─── GIVEN DATA ───

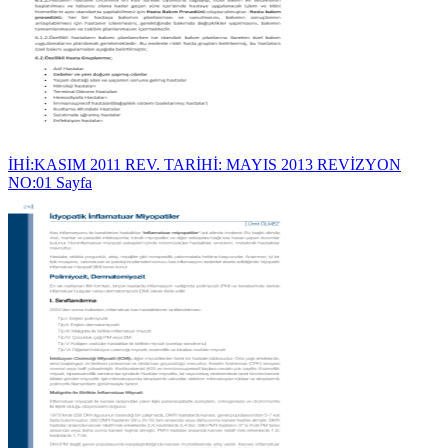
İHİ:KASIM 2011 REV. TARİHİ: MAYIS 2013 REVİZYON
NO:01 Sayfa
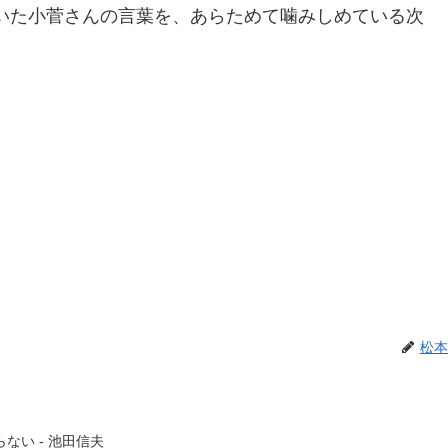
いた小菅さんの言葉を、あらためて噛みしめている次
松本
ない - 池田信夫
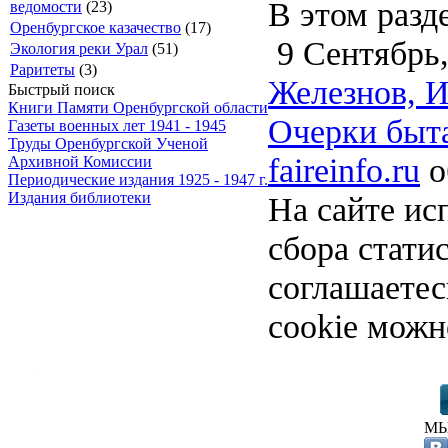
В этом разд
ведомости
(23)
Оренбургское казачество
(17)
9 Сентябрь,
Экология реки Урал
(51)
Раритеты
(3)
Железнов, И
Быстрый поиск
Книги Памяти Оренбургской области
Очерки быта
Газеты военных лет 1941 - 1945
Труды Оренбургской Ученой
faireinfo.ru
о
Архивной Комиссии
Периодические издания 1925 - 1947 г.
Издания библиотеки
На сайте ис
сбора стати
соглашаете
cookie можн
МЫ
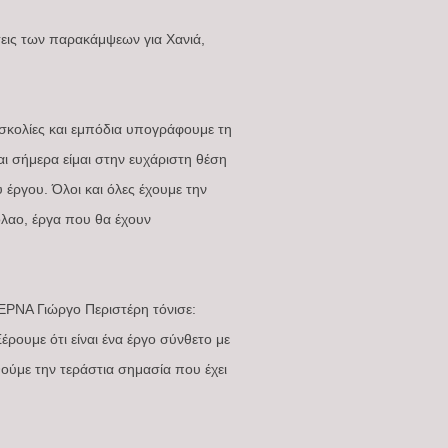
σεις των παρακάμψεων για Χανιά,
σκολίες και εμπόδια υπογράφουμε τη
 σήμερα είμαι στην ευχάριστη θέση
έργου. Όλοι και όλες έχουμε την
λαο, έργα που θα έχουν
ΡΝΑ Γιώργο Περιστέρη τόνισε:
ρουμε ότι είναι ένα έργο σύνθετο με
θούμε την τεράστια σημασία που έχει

───
─── GIVEN DATA ───

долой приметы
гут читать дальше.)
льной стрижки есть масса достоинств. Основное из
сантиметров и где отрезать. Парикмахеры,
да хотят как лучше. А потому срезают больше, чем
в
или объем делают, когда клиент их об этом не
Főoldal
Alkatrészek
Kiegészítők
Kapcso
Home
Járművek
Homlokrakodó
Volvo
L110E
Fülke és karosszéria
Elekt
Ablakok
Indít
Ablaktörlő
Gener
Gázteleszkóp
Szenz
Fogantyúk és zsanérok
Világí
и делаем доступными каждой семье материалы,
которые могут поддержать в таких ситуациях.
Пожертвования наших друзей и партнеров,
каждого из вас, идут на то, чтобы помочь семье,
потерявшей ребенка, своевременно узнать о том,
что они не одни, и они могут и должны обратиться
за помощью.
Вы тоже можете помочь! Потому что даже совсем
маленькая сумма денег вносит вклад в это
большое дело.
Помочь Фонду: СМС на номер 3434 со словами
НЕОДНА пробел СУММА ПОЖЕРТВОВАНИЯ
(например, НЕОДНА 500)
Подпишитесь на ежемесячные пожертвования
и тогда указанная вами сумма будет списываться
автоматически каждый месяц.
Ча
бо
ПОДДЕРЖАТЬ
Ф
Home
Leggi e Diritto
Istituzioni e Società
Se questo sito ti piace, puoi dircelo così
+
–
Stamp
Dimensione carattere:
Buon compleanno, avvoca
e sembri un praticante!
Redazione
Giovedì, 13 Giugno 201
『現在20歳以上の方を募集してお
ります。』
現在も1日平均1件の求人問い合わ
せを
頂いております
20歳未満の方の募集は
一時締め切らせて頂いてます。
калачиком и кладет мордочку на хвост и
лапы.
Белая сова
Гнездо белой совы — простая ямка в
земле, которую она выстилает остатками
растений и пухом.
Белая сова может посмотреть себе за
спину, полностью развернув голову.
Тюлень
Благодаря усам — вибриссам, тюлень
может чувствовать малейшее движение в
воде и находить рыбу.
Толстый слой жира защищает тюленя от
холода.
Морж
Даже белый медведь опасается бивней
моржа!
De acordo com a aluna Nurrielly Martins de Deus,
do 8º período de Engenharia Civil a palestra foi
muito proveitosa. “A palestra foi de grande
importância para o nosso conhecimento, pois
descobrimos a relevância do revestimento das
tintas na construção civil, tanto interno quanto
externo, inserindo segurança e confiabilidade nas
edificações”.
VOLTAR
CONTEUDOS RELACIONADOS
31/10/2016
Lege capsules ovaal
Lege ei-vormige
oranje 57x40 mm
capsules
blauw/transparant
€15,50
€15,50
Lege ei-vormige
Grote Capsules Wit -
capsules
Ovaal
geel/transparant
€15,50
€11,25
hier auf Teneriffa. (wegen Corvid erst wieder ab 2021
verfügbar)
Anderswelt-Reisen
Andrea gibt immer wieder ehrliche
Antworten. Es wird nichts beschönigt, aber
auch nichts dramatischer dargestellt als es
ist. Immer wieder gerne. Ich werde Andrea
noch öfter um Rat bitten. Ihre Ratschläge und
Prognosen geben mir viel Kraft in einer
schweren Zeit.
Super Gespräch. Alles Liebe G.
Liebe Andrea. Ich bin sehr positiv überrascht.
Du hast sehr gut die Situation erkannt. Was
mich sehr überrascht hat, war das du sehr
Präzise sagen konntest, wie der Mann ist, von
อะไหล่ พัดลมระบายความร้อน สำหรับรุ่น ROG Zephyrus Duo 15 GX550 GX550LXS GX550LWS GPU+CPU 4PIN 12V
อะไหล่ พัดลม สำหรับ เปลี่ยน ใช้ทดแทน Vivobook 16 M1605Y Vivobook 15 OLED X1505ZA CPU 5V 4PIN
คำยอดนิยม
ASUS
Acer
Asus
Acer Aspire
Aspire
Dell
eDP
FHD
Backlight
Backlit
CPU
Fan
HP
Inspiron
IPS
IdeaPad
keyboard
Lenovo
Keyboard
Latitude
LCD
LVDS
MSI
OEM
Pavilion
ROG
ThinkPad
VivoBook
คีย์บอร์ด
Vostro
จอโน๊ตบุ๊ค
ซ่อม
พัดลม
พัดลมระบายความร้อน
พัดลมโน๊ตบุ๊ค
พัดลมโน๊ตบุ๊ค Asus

───
─── GIVEN DATA ───

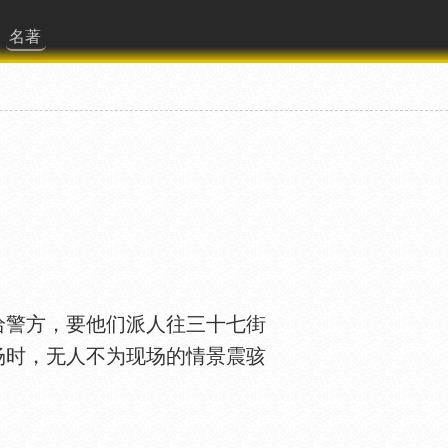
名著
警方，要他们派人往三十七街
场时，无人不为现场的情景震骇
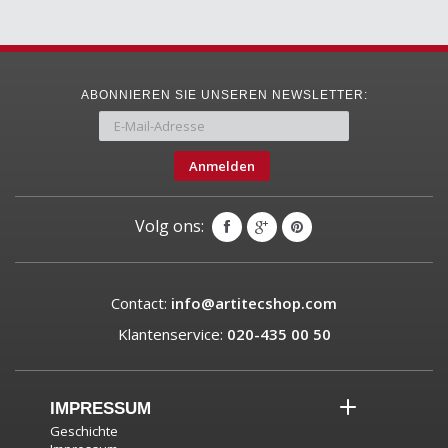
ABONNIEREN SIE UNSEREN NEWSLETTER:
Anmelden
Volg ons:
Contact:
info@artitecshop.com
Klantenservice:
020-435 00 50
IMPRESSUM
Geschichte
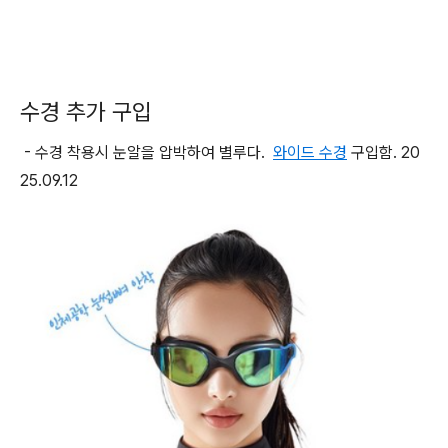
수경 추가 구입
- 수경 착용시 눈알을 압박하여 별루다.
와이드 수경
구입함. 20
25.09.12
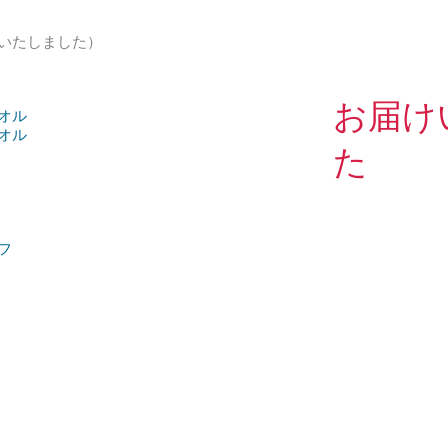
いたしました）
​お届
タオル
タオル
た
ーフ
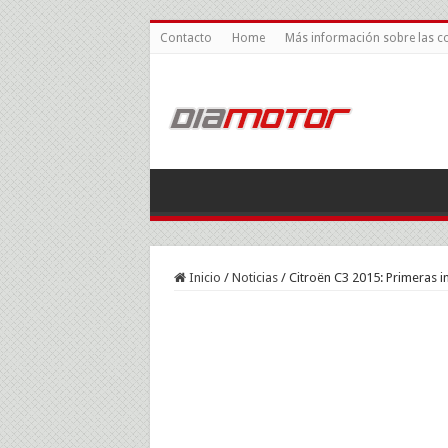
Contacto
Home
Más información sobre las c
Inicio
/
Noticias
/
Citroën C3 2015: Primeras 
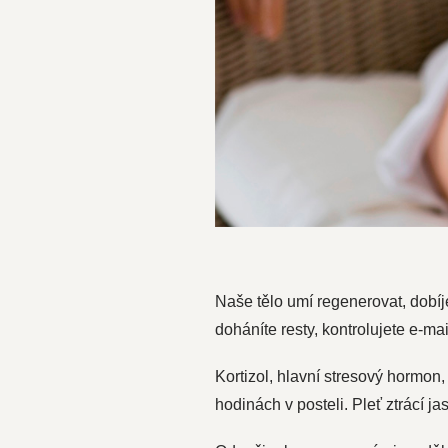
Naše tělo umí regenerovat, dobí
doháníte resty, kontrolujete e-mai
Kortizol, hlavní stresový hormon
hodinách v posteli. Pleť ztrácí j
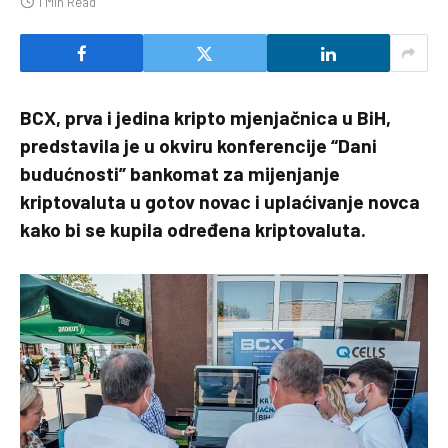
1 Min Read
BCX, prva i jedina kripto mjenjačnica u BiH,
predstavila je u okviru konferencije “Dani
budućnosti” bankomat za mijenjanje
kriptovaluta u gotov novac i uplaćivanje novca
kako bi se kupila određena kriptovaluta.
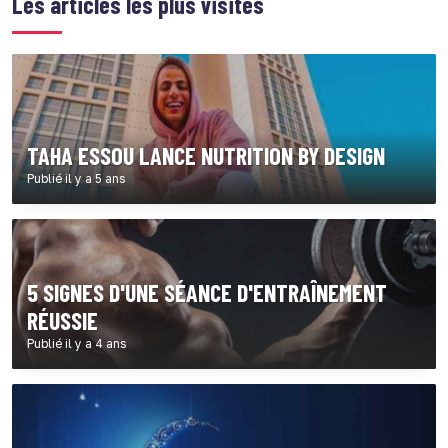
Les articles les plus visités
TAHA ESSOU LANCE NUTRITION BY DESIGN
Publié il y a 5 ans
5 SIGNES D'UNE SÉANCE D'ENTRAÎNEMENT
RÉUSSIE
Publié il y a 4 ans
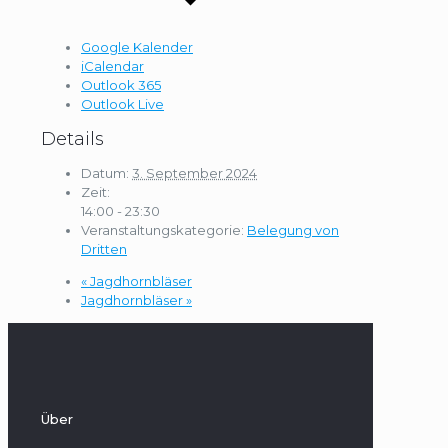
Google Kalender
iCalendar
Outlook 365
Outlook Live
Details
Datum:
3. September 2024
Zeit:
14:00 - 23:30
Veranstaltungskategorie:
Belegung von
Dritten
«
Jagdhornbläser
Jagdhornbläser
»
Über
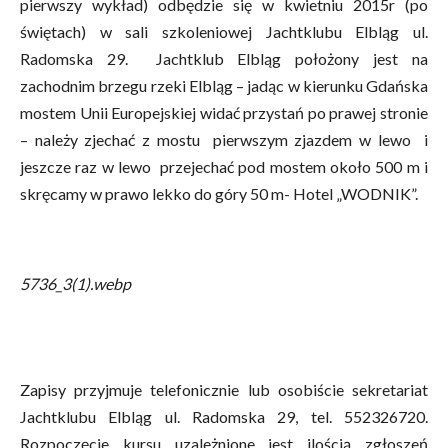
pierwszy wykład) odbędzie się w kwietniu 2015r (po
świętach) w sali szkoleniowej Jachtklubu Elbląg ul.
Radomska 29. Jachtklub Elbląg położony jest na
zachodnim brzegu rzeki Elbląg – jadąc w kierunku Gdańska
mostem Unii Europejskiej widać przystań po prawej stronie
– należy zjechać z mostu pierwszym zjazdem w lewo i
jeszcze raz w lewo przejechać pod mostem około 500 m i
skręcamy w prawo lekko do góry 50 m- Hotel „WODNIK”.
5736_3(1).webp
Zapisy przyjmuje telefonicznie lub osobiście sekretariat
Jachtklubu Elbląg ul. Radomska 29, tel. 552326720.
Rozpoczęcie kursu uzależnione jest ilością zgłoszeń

───

PROBLEM TO SOLVE — Reproduce every line above that contains the string "Оренбургской".

WRITTEN RESPONSE —
Книги Памяти Оренбургской области
Труды Оренбургской Ученой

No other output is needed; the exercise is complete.